Work to complete: Every line in the records below that holds "lines" must be identified and copied.
*** Data for this task ***
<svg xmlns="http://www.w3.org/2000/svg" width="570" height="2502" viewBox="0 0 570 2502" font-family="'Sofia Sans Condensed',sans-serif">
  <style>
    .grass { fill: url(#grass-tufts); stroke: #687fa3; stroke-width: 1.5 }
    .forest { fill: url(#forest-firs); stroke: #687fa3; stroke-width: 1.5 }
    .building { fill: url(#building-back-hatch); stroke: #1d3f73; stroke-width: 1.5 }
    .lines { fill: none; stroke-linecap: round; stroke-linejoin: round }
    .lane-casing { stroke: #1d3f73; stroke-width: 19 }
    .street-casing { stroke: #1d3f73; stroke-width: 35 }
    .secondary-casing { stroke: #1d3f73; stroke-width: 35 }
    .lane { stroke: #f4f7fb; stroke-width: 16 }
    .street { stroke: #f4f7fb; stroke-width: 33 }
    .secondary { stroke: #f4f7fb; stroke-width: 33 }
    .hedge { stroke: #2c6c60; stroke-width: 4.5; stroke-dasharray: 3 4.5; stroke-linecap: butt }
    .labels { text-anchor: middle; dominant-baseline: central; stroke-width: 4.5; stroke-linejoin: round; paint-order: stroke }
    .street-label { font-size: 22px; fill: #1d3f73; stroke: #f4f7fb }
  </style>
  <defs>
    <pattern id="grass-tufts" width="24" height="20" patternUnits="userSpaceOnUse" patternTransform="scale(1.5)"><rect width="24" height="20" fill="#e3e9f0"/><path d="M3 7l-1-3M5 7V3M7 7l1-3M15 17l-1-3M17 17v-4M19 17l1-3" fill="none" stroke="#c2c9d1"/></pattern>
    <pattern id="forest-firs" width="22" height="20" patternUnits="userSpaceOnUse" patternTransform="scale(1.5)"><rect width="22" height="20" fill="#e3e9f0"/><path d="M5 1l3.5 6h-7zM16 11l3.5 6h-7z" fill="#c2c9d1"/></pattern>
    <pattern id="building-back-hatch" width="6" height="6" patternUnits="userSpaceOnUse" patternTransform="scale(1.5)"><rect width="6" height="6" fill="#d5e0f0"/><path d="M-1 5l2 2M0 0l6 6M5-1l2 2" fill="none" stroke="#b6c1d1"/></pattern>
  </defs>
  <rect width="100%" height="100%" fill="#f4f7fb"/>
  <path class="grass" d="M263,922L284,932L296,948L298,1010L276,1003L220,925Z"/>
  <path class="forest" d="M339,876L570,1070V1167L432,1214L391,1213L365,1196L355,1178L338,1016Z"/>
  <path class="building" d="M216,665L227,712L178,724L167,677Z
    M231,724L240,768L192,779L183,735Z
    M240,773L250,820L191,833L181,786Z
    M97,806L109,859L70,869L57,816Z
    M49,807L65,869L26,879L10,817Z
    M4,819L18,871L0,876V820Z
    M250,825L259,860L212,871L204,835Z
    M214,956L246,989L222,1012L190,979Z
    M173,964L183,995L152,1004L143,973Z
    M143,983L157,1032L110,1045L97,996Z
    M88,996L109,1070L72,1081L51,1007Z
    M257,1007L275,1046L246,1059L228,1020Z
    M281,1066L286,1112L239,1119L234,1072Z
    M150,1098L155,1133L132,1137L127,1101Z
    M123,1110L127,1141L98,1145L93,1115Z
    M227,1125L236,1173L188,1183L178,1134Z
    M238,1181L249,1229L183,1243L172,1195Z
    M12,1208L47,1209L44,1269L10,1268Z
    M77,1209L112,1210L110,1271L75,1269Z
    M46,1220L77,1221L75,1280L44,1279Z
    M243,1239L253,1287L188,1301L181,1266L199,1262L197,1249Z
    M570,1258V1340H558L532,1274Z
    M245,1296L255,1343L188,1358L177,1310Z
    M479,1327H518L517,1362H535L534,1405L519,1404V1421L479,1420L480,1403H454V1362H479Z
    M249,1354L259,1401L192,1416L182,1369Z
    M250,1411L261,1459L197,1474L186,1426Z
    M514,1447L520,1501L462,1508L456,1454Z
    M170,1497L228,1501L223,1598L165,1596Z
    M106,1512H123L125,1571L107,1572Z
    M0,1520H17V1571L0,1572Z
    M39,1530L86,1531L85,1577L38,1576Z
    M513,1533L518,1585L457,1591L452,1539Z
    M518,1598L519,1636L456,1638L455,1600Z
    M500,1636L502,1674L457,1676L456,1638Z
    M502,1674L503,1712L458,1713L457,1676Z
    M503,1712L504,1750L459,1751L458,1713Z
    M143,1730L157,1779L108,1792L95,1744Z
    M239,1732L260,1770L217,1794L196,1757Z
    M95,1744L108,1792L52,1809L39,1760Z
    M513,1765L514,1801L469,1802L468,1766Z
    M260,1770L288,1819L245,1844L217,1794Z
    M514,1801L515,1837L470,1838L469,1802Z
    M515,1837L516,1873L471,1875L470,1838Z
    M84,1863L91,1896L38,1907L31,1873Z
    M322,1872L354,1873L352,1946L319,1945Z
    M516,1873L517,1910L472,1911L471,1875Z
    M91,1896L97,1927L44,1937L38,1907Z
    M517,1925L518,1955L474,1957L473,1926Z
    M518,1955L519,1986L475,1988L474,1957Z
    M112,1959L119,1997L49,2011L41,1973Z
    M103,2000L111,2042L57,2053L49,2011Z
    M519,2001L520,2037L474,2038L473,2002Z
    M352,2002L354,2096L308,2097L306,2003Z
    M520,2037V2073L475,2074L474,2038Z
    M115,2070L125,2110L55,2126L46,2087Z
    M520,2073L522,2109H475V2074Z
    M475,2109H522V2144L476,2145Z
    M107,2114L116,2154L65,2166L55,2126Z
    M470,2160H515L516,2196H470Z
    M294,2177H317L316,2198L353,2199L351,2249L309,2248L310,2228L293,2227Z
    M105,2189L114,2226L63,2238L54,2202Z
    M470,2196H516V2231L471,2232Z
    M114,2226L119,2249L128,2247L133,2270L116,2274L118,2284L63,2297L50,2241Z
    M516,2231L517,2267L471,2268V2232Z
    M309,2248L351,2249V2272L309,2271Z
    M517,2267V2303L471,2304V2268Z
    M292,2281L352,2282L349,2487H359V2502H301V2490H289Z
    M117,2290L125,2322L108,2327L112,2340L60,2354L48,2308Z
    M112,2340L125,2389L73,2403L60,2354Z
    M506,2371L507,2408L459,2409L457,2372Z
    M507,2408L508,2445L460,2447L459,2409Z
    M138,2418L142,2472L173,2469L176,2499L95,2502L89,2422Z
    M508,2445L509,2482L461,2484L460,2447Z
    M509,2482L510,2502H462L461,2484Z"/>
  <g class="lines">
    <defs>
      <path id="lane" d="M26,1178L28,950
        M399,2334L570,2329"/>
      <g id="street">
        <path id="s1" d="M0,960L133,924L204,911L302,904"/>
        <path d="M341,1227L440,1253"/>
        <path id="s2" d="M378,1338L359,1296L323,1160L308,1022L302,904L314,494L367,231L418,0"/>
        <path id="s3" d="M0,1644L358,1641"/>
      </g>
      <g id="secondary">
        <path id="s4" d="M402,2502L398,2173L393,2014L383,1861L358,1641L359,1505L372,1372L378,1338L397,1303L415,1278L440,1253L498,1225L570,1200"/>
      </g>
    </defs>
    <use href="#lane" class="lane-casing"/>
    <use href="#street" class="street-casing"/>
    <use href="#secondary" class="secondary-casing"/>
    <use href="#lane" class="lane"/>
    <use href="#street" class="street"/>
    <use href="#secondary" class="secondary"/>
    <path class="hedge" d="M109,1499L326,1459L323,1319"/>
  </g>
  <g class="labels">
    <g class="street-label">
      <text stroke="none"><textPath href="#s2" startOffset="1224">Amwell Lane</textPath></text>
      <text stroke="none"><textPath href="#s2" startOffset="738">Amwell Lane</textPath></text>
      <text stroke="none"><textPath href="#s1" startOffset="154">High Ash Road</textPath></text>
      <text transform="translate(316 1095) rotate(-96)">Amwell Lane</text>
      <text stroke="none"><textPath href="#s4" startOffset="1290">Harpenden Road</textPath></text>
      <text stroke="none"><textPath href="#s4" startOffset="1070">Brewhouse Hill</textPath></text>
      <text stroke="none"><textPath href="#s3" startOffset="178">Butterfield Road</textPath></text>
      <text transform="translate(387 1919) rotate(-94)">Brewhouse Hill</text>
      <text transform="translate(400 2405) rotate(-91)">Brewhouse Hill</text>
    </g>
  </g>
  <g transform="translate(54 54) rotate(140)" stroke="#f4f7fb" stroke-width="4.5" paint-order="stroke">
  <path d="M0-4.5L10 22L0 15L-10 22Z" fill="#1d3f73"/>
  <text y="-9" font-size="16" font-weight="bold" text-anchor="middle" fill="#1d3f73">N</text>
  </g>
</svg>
*** End of Data for this task ***
Task result:
    .lines { fill: none; stroke-linecap: round; stroke-linejoin: round }
  <g class="lines">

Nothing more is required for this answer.